Records from a data collection

= Beginning of Section =

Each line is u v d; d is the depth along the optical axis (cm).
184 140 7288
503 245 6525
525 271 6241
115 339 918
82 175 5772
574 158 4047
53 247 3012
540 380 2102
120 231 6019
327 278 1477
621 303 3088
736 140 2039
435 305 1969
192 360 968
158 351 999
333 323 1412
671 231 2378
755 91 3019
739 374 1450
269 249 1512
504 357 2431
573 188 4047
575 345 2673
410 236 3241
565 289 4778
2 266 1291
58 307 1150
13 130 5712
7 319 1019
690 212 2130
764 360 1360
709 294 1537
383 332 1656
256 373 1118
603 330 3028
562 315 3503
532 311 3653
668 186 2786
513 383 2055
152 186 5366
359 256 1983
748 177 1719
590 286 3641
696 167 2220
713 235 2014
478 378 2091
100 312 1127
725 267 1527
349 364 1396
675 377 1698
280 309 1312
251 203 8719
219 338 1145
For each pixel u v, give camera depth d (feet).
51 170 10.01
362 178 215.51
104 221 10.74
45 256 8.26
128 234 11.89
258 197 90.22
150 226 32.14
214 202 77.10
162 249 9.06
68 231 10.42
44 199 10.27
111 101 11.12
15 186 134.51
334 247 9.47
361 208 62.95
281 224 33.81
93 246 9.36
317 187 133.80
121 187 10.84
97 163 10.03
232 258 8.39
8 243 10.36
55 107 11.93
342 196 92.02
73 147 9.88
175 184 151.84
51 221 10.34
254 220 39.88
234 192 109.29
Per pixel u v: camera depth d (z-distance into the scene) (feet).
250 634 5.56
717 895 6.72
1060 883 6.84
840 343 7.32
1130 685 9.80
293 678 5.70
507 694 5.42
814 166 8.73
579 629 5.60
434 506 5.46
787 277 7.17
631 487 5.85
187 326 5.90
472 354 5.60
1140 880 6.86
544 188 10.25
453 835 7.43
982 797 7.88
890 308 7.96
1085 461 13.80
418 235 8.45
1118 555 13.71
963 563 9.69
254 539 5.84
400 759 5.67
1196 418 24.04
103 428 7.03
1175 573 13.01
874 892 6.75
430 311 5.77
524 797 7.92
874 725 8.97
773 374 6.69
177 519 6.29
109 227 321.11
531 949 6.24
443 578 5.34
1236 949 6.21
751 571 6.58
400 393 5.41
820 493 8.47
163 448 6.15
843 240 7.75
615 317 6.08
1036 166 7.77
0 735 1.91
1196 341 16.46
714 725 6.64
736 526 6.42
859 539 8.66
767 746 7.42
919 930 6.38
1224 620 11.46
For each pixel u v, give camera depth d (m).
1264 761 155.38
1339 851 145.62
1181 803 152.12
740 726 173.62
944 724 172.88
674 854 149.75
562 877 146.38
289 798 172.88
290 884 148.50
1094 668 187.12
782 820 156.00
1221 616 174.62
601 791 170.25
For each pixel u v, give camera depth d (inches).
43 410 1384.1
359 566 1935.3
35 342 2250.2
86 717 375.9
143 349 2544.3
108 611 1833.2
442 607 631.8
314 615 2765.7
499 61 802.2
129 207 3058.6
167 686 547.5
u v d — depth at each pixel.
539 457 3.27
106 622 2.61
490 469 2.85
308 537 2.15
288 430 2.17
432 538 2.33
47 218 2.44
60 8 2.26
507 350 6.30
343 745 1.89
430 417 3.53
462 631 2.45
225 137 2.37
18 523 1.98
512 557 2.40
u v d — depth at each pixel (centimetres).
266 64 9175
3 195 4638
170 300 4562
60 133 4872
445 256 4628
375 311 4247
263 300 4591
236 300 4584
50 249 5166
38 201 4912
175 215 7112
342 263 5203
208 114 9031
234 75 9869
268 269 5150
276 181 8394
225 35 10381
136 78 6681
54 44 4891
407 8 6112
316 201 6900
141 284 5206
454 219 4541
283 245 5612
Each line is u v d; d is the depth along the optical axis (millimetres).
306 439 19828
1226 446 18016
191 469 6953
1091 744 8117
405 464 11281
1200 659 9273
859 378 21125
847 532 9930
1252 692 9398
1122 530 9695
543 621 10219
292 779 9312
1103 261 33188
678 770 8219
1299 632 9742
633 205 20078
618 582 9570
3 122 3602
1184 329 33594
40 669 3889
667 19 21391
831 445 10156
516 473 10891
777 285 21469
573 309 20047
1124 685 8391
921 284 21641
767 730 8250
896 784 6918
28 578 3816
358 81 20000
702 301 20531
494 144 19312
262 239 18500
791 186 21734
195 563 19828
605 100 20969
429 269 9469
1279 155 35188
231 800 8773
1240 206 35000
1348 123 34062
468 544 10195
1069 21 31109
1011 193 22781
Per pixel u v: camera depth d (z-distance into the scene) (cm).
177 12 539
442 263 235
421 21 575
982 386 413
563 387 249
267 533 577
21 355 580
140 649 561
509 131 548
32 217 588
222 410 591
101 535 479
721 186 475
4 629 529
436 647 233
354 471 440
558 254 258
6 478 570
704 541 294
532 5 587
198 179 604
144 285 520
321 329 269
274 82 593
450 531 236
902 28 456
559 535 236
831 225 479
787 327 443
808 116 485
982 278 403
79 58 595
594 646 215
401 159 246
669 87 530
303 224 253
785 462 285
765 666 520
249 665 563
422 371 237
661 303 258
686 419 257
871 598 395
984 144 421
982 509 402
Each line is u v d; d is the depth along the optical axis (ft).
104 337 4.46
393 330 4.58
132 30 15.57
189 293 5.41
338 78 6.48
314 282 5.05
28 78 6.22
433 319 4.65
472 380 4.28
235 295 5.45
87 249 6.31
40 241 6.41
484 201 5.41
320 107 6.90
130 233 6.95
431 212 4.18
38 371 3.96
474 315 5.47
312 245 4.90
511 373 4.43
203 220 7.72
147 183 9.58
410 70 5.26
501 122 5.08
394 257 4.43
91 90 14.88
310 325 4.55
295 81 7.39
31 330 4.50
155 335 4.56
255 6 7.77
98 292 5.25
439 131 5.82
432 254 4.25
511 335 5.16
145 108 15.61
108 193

= End of Section =

Task description: Stop at the line containing "751 571 6.58". Please print exactly every line before it from the start of the records, plus that line itself, and nothing else.

Answer space:
Each line is u v d; d is the depth along the optical axis (cm).
184 140 7288
503 245 6525
525 271 6241
115 339 918
82 175 5772
574 158 4047
53 247 3012
540 380 2102
120 231 6019
327 278 1477
621 303 3088
736 140 2039
435 305 1969
192 360 968
158 351 999
333 323 1412
671 231 2378
755 91 3019
739 374 1450
269 249 1512
504 357 2431
573 188 4047
575 345 2673
410 236 3241
565 289 4778
2 266 1291
58 307 1150
13 130 5712
7 319 1019
690 212 2130
764 360 1360
709 294 1537
383 332 1656
256 373 1118
603 330 3028
562 315 3503
532 311 3653
668 186 2786
513 383 2055
152 186 5366
359 256 1983
748 177 1719
590 286 3641
696 167 2220
713 235 2014
478 378 2091
100 312 1127
725 267 1527
349 364 1396
675 377 1698
280 309 1312
251 203 8719
219 338 1145
For each pixel u v, give camera depth d (feet).
51 170 10.01
362 178 215.51
104 221 10.74
45 256 8.26
128 234 11.89
258 197 90.22
150 226 32.14
214 202 77.10
162 249 9.06
68 231 10.42
44 199 10.27
111 101 11.12
15 186 134.51
334 247 9.47
361 208 62.95
281 224 33.81
93 246 9.36
317 187 133.80
121 187 10.84
97 163 10.03
232 258 8.39
8 243 10.36
55 107 11.93
342 196 92.02
73 147 9.88
175 184 151.84
51 221 10.34
254 220 39.88
234 192 109.29
Per pixel u v: camera depth d (z-distance into the scene) (feet).
250 634 5.56
717 895 6.72
1060 883 6.84
840 343 7.32
1130 685 9.80
293 678 5.70
507 694 5.42
814 166 8.73
579 629 5.60
434 506 5.46
787 277 7.17
631 487 5.85
187 326 5.90
472 354 5.60
1140 880 6.86
544 188 10.25
453 835 7.43
982 797 7.88
890 308 7.96
1085 461 13.80
418 235 8.45
1118 555 13.71
963 563 9.69
254 539 5.84
400 759 5.67
1196 418 24.04
103 428 7.03
1175 573 13.01
874 892 6.75
430 311 5.77
524 797 7.92
874 725 8.97
773 374 6.69
177 519 6.29
109 227 321.11
531 949 6.24
443 578 5.34
1236 949 6.21
751 571 6.58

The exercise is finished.